Personal information
- Full name: George Henry Philips
- Born: 18 July 1831 Ardwick, Lancashire, England
- Died: 22 October 1886 (aged 55) Abbeycwmhir, Radnorshire, Wales
- Batting: Unknown
- Role: Wicket-keeper

Domestic team information
- 1853: Oxford University
- 1858: Marylebone Cricket Club

Career statistics
| Competition | First-class |
| Matches | 2 |
| Runs scored | 29 |
| Batting average | 7.25 |
| 100s/50s | –/– |
| Top score | 15 |
| Catches/stumpings | 1/1 |
- Source: Cricinfo, 30 October 2021

= George Philips (cricketer) =

English cricketer

George Henry Philips (18 July 1831 – 22 October 1886) was an English first-class cricketer.

The son of Francis Aspinall Philips, he was born in July 1831 at Ardwick, Lancashire. He was educated at Eton College, before going up to Christ Church, Oxford in 1849. While studying at Oxford, he played first-class cricket for Oxford University Cricket Club on one occasion in 1853 against the Marylebone Cricket Club (MCC) at Oxford. Five years later he made a second appearance in first-class cricket, this time for the MCC against Oxford University at Oxford.
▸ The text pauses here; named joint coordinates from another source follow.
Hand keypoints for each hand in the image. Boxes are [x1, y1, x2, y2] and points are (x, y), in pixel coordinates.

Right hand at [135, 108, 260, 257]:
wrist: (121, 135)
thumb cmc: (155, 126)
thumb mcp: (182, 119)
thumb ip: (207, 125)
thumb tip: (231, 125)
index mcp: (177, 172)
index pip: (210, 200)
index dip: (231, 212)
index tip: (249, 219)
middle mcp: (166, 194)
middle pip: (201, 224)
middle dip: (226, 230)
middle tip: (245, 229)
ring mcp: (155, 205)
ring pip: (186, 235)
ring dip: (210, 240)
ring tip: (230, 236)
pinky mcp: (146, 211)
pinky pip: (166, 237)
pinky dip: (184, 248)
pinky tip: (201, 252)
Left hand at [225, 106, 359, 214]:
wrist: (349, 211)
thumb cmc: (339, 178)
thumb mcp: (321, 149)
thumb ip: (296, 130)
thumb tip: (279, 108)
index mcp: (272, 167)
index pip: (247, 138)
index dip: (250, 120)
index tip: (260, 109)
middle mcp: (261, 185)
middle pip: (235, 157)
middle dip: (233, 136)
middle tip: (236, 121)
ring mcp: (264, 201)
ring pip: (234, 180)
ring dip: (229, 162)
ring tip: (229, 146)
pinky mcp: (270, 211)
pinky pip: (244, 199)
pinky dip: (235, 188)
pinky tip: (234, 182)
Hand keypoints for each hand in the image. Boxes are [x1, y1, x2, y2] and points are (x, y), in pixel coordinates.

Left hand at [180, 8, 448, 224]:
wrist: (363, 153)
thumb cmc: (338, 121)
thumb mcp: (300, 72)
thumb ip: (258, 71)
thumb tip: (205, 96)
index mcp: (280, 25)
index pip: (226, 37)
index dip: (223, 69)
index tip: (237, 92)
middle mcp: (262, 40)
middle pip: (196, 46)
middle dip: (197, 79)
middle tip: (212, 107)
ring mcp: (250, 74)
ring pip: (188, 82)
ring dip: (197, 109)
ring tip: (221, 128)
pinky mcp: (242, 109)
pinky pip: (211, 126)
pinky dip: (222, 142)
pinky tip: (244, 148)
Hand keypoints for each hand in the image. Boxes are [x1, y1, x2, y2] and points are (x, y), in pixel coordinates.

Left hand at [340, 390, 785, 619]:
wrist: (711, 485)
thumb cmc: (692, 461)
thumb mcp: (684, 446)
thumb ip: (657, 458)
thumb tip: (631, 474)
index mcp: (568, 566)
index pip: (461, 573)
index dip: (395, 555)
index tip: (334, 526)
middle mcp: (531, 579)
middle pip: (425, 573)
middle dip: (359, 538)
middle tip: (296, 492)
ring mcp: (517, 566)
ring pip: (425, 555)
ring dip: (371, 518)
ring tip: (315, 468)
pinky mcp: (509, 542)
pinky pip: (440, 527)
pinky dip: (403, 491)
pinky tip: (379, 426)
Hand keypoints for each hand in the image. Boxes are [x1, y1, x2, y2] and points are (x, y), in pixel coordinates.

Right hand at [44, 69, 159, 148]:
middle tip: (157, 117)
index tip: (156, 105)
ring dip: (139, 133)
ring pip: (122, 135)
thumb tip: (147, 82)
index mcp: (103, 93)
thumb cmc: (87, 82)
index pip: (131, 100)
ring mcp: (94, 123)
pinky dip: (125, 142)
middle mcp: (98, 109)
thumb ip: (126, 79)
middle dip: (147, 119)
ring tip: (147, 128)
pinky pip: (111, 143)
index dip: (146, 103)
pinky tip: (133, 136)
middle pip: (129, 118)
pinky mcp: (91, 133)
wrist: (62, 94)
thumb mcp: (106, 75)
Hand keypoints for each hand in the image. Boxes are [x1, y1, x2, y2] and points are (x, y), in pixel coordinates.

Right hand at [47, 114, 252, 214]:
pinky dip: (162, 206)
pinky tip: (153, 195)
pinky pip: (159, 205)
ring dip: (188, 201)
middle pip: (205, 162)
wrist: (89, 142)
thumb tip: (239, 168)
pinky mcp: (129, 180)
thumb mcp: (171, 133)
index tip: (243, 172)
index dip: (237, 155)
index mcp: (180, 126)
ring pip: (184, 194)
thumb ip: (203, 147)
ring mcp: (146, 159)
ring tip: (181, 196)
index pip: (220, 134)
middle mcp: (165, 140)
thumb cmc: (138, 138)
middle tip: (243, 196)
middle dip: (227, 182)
For Oxford University he played as a wicket-keeper, taking one catch and making one stumping, while across both matches he scored 29 runs. He inherited Abbey Cwmhir Hall in Radnorshire from his father in 1859. The following year he was appointed High Sheriff of Radnorshire and later served as both a deputy lieutenant and justice of the peace for the county. Philips died at Abbey Cwmhir Hall in October 1886.